# Request 1
In the hockey statistics article, how many regular-season games did the Royals win in 2014-15?

The numbers don't lie.

Both teams played 72 regular-season games in the 2014-15 season. The Royals won 39 times, lost 29 times and lost four times in overtime. The Cougars only won 31 games, losing 36 other times in regulation and five more games in overtime.

While a best-of-seven series is exciting for the fans, it is a far less statistically robust method of measuring who is better than a 72-game season.

Even the school kids know that nothing destroys the good times vibe like mathematics but there's no point in arguing. The math geeks have taken over professional sports analysis in recent years and hockey is no different.

Baseball has a long tradition of statistical assessment, thanks to Bill James and a group called the Society for American Baseball Research behind sabermetrics. Even with that background, the numbers were mathematical curiosities until Billy Beane of the Oakland Athletics started using them to help him choose players, as chronicled in the book and movie Moneyball.

Hockey is new to the numbers game, hence the buzz over Corsi and Fenwick, two of the latest numerical measurements for teams and individual players to gauge their on-ice effectiveness and productivity. Goals and assists are still valuable but measuring puck control, shots taken, shots blocked, offensive and defensive zone time, faceoff wins and losses, and so on can give both players and coaches some valuable insight on both their team and their opponents.

As sports economists (yes, there is such a thing) David Berri, Martin Schmidt and Stacey Brook explain in their influential 2007 book The Wages of Wins: Taking Measure of the Many Myths of Modern Sport, a long regular season tells fans who the best teams are and the playoffs are just for fun.

The biggest problem with applying statistics to sports is when it runs into the "conventional wisdom" of fans, which is not really wisdom at all but emotion, instinct and agreeing with what everyone else says. Conventional wisdom sees fans "cheering for laundry," as Jerry Seinfeld put it so well. In other words, they love their team and the players who wear the jersey but they really have no idea if they're any good.

Conventional wisdom saw four goalies go in the first round of the 2001 NHL entry draft, the year Dan Hamhuis went 12th overall. Not one of those four goalies is still in the league and two of them never made it at all.

Meanwhile, the seventh goaltender taken in that draft was Craig Anderson, who is the starting goalie for the Ottawa Senators this year. Why didn't Anderson go much higher?

# Request 2
Please reproduce the entry below verbatim, keeping every line intact.

# Available records
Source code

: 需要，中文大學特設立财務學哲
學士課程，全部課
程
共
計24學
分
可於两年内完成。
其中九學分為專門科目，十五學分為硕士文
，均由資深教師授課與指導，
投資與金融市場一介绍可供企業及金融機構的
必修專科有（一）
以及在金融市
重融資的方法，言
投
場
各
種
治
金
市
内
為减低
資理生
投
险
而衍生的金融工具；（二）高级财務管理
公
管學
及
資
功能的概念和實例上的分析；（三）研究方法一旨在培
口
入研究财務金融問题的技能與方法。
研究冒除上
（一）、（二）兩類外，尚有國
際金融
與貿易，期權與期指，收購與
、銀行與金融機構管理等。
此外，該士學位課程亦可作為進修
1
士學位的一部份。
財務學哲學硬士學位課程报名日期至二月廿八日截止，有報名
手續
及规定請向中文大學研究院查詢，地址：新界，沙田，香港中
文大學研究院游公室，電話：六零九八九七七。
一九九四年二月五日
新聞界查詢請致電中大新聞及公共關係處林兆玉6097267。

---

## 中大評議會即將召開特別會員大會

# Your solution 1
39

# Your solution 2
Source code

: 需要，中文大學特設立财務學哲
學士課程，全部課
程
共
計24學
分
可於两年内完成。
其中九學分為專門科目，十五學分為硕士文
，均由資深教師授課與指導，
投資與金融市場一介绍可供企業及金融機構的
必修專科有（一）
以及在金融市
重融資的方法，言
投
場
各
種
治
金
市
内
為减低
資理生
投
险
而衍生的金融工具；（二）高级财務管理
公
管學
及
資
功能的概念和實例上的分析；（三）研究方法一旨在培
口
入研究财務金融問题的技能與方法。
研究冒除上
（一）、（二）兩類外，尚有國
際金融
與貿易，期權與期指，收購與
、銀行與金融機構管理等。
此外，該士學位課程亦可作為進修
1
士學位的一部份。
財務學哲學硬士學位課程报名日期至二月廿八日截止，有報名
手續
及规定請向中文大學研究院查詢，地址：新界，沙田，香港中
文大學研究院游公室，電話：六零九八九七七。
一九九四年二月五日
新聞界查詢請致電中大新聞及公共關係處林兆玉6097267。

---

## 中大評議會即將召開特別會員大會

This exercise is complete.